The following command line:

seqtest seqtest.in 5 seqtest.out -sformat1 gcg -sformat2 fasta

defines that the first sequence file (seqtest.in) is in GCG format and the second sequence file (seqtest.out) is in FASTA format. Note that the second -sformat qualifier has been numbered 2 because it is the second sequence parameter, even though it is the third parameter in the file.

6.1.5. Global Qualifiers

Global qualifiers (Section 6.3, “Global Command Line Qualifiers”) are command line qualifiers that are available to all EMBOSS applications. They change the behaviour of the program for which they are set. They are used in the same way as any other qualifier, but are usually given on the command line after the application name and other parameters.

6.1.6. Command line Styles

EMBOSS supports three different command line styles. In the examples below, the seqret application is used to retrieve a 100 nucleotide sequence from the input sequence P10932 from the EMBL database.

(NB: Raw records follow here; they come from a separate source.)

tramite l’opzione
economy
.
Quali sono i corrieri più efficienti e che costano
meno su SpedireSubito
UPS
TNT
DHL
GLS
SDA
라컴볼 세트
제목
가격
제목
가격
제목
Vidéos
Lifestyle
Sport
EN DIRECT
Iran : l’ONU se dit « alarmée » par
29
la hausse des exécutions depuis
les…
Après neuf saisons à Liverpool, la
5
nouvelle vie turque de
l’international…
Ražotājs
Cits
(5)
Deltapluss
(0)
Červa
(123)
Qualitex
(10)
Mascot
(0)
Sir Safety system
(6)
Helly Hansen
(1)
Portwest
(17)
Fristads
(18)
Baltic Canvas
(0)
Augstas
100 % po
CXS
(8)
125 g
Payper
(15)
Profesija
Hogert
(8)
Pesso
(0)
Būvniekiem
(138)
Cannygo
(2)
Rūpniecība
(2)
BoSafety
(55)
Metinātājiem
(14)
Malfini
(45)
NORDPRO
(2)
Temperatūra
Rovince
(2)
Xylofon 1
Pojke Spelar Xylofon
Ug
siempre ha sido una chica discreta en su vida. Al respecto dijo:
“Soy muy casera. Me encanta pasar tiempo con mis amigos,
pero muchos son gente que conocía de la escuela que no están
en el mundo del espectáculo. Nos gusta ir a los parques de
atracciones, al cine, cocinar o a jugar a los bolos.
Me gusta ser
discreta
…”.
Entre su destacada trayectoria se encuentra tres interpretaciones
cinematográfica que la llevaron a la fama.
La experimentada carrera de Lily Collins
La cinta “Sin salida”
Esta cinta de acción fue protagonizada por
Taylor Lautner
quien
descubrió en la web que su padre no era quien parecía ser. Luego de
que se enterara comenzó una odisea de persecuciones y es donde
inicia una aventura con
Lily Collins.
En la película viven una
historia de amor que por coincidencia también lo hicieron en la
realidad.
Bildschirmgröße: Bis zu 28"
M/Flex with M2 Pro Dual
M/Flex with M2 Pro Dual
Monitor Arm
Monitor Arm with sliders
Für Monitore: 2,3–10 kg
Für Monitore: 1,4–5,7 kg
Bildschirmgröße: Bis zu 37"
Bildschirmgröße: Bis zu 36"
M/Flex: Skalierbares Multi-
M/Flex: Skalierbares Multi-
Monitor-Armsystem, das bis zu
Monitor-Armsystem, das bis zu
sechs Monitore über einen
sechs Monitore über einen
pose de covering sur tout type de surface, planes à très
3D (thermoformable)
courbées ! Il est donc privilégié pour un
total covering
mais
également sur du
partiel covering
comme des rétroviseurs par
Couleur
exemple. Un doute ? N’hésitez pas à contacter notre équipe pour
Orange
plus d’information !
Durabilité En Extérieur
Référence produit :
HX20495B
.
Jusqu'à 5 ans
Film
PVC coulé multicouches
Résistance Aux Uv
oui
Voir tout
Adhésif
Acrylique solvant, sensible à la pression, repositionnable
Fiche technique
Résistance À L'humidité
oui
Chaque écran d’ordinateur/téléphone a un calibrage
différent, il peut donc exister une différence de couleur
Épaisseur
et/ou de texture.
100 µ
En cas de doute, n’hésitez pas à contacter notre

The global qualifier -auto is used to turn off any prompting of the user.

Unix style:

% seqret embl:P10932 -send 100 -auto
% seqret -send 100 embl:P10932 -auto

SeqPup style:

% seqret embl:P10932 -end=100 -auto

VMS style:

%  seqret /SEQUENCE=EMBL:P10932 /SEND=100 /AUTO

As you can see, the command line syntax is very versatile. To save confusion, it is strongly recommended that you use the UNIX command style.

6.1.7. Environment Variables

The general behaviour of EMBOSS programs such as prompting for values, the directory to be searched for data files, default sequence formats, messaging etc, may be controlled with environment variables. See Section 2.8, “Maintenance” for more information.